> _Selected text_
"""

Harrison, Jim (Vol. 6)
Harrison, Jim 1937–
Harrison is an American poet and novelist. (See also Contemporary Authors, Vols. 13-16, rev. ed.)
Jim Harrison is a good poet, who deserves to be better known than he is. Not that his kind of poem can be expected to be popular; it is usually long, and its method requires attentive reading. Mr. Harrison's characteristic poem in [Locations] is a suite whose theme is continuously unfolded, expanded, and transmuted. There is a constant movement outward into many directions; still, the focal point is never lost. Almost invariably, these are "nature" poems; I am using quotation marks to forestall any impression of pastoral or rustic verse. Mr. Harrison sees the natural world in a way that is often identified with oriental thought: all is one and one is all; only the manifestations vary. In his Suite to Appleness, for example, he makes the life and eventual destruction of an apple take in human life as well, without being simplistic and without ignoring the "inner" life. The openness of his method and his gift for the image allow him to enlarge the meaning of the apple rather than reduce the life of man. In The Sign he creates an astonishing human reality out of the shifts and fusions of a zodiacal sign and a constellation; and in War Suite he creates a deliberate confusion of terms in order to be able to contrast natural wars, i.e. life-struggles, with the unnecessary, impersonal violence of man-made wars…. Mr. Harrison frequently ignores the conventions of English syntax, so as to be able to maintain a constant flow of shifting symbols.
Jim Harrison grew up in Northern Michigan and shares with that other Michigan poet, Theodore Roethke, not only the longing to be part of the instinctual natural world, but also the remarkable knowledge of plant and animal life that comes only with long familiarity and close observation. This raises an incidental question: how many more poets of his kind will we see in the United States? It is a melancholy thought that Mr. Harrison may be one of the last of the species. (pp. 322-23)
Lisel Mueller, in Poetry (© 1971 by The Modern Poetry Association; reprinted by permission of the Editor of Poetry), February, 1971.
Jim Harrison is one of our finest young poets. He has a racy Michigan lingo (backwoods-wry-huntin' and fishin'-dirty-gone to hell) that he mingles a little too readily with notes from the high lyric tradition. He is relentlessly hard on himself: his past life, his present plights, his character in general. But he redeems the poems from grimness by a buffoonery of anguish and by something else that is more elusive.

"""

> _Raw data_

"""

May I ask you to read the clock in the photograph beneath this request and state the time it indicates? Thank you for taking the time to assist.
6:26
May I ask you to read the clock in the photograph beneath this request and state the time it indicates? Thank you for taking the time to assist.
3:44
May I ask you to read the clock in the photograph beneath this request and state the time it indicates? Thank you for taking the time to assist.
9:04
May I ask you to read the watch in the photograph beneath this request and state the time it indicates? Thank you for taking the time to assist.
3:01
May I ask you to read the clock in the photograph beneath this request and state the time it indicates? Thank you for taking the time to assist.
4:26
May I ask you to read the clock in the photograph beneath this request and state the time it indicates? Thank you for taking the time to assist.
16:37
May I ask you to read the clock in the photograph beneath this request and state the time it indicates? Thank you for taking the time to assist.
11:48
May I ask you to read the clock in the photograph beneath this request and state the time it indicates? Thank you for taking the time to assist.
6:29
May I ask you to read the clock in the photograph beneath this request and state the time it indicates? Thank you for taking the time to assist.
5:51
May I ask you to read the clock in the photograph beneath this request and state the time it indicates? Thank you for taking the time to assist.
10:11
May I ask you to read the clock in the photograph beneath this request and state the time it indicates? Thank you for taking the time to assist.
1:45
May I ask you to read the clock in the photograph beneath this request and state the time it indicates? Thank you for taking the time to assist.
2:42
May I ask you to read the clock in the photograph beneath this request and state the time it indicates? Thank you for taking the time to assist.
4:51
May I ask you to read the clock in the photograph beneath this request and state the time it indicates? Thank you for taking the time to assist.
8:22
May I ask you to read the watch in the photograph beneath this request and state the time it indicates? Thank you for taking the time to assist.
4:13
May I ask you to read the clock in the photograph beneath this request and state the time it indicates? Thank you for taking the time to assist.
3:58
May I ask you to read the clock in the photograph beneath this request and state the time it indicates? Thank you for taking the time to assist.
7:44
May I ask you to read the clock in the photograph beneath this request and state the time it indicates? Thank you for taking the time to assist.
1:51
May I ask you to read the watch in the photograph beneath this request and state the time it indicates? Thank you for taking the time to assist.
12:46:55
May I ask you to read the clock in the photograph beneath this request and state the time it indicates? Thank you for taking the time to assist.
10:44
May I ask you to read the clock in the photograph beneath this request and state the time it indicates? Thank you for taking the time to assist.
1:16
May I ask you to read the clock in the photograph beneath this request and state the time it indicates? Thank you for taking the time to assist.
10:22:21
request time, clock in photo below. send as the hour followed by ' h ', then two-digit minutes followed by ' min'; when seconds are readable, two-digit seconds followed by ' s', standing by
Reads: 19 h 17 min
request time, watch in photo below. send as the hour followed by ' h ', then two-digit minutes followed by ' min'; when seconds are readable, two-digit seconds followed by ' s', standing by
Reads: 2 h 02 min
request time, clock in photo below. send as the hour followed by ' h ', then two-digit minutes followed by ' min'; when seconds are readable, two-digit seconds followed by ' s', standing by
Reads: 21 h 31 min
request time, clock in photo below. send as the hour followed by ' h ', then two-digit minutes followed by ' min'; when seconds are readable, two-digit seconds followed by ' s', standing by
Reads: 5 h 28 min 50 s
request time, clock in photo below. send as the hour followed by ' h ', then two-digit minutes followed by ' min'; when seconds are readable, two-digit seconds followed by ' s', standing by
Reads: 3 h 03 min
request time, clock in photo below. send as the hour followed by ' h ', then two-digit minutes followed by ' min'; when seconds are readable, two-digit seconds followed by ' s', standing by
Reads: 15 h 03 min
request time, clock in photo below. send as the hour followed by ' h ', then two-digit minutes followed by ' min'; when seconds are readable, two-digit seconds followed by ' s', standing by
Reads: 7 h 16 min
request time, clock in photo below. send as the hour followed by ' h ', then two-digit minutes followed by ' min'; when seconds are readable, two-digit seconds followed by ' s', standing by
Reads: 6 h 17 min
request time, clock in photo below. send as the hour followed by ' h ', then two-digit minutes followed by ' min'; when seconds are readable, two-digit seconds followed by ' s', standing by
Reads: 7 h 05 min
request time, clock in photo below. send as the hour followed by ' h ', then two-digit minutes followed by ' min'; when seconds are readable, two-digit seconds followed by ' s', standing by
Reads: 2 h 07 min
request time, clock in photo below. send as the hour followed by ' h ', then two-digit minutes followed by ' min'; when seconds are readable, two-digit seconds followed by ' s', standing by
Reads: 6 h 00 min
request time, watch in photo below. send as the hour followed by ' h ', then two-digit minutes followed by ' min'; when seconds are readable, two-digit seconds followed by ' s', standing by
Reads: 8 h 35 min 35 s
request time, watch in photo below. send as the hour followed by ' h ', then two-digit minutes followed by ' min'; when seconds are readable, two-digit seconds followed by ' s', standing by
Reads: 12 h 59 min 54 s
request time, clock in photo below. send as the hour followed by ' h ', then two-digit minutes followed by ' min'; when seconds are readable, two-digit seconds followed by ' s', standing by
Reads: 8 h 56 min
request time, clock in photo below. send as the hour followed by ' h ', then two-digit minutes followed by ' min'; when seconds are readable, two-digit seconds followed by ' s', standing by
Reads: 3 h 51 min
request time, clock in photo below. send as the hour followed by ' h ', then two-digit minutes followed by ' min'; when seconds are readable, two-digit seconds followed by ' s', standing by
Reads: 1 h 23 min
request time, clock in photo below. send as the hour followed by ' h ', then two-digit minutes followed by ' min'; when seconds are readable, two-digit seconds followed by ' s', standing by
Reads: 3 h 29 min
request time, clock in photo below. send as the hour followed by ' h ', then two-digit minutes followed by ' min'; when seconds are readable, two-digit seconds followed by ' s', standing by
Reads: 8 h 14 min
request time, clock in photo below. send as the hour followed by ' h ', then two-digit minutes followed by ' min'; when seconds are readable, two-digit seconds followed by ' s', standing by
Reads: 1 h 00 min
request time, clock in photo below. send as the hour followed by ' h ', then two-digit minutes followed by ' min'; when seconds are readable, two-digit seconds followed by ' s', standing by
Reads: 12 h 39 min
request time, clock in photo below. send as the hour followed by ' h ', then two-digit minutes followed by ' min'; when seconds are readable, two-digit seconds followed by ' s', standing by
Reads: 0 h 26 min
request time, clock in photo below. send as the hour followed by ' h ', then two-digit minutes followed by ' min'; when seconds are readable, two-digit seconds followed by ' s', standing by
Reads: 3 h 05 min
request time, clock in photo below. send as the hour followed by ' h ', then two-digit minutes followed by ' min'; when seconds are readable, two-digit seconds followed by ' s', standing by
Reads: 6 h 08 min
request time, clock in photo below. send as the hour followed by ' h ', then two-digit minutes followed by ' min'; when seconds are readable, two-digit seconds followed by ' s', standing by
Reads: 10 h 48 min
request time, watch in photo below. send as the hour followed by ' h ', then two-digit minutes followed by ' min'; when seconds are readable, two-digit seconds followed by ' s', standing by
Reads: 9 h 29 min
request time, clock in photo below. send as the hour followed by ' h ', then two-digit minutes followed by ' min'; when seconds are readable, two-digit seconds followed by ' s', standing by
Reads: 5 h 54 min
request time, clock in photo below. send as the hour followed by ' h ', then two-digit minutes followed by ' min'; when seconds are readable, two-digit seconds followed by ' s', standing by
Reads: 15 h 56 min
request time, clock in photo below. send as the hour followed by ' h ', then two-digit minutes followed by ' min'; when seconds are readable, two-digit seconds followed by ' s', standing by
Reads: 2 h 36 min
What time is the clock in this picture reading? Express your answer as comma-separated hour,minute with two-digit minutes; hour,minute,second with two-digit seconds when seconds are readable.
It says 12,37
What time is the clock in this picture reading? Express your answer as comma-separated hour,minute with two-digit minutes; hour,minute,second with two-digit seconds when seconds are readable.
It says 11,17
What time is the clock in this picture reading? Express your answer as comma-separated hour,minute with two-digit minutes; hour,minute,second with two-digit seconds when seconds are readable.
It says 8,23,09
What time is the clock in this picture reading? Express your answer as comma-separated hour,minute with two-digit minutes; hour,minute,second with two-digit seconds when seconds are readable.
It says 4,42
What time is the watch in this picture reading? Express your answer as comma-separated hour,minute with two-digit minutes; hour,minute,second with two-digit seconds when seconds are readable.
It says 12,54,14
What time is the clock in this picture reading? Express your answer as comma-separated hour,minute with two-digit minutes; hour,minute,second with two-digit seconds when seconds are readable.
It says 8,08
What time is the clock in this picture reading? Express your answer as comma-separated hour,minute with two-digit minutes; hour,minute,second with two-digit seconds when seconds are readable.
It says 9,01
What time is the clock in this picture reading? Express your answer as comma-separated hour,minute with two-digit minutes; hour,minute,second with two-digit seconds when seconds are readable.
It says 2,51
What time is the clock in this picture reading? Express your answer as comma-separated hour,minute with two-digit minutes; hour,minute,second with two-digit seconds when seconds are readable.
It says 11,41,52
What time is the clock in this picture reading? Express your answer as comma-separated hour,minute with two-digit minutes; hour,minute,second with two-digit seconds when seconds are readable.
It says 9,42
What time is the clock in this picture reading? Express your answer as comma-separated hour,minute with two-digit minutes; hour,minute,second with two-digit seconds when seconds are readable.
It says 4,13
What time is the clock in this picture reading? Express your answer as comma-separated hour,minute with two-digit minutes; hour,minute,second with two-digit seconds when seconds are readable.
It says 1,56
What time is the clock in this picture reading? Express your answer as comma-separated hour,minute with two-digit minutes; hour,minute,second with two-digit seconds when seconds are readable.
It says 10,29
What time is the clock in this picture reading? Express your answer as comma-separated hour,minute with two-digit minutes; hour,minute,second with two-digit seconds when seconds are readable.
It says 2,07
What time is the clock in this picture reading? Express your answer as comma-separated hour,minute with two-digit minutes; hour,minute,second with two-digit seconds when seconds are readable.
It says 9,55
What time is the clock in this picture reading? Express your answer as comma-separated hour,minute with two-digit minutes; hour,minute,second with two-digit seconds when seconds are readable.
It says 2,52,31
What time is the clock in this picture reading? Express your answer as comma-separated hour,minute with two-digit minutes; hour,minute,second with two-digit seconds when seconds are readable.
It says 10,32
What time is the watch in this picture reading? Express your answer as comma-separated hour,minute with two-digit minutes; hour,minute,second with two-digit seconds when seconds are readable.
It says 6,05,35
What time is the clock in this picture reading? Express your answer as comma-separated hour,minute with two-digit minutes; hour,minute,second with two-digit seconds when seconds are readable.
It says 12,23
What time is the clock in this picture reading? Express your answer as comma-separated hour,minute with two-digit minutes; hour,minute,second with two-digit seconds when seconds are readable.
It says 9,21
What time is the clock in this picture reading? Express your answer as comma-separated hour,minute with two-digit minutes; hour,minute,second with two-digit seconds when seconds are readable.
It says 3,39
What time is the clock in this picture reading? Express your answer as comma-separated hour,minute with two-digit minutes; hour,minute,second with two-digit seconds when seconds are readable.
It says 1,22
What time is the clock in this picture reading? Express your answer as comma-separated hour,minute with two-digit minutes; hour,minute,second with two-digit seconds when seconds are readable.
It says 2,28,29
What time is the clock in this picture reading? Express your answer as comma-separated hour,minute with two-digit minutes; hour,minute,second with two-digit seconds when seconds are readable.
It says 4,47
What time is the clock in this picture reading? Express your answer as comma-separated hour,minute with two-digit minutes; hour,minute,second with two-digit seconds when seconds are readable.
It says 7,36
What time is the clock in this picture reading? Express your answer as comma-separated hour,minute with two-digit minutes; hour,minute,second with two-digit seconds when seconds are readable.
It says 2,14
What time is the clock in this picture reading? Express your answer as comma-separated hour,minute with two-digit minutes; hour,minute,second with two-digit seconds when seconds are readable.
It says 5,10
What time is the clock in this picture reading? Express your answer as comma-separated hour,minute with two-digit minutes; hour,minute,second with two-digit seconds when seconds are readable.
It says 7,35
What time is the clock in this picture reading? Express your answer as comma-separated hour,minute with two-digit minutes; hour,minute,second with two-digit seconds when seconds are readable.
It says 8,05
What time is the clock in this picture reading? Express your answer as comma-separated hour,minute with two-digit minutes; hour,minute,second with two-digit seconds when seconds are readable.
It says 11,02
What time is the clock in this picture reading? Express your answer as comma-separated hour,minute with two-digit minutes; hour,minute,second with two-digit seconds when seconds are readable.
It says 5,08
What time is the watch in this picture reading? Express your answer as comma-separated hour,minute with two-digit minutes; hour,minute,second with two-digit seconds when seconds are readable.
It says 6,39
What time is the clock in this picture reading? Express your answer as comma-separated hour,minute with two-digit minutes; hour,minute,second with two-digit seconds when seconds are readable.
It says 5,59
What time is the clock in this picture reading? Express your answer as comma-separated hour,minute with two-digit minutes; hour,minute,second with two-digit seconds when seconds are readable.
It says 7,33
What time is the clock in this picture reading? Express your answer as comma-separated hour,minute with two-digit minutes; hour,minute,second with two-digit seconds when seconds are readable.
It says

"""

> _Short problem A_
Which poems does the Jim Harrison piece name by title? Give each one.
> _Short problem B_
Copy the Jim Harrison piece word for word from "Jim Harrison grew" to "Poetry), February, 1971.".
None of the material is needed here.

> _Written reply A_
Suite to Appleness
The Sign
War Suite

> _Written reply B_
Jim Harrison grew up in Northern Michigan and shares with that other Michigan poet, Theodore Roethke, not only the longing to be part of the instinctual natural world, but also the remarkable knowledge of plant and animal life that comes only with long familiarity and close observation. This raises an incidental question: how many more poets of his kind will we see in the United States? It is a melancholy thought that Mr. Harrison may be one of the last of the species. (pp. 322-23)
Lisel Mueller, in Poetry (© 1971 by The Modern Poetry Association; reprinted by permission of the Editor of Poetry), February, 1971.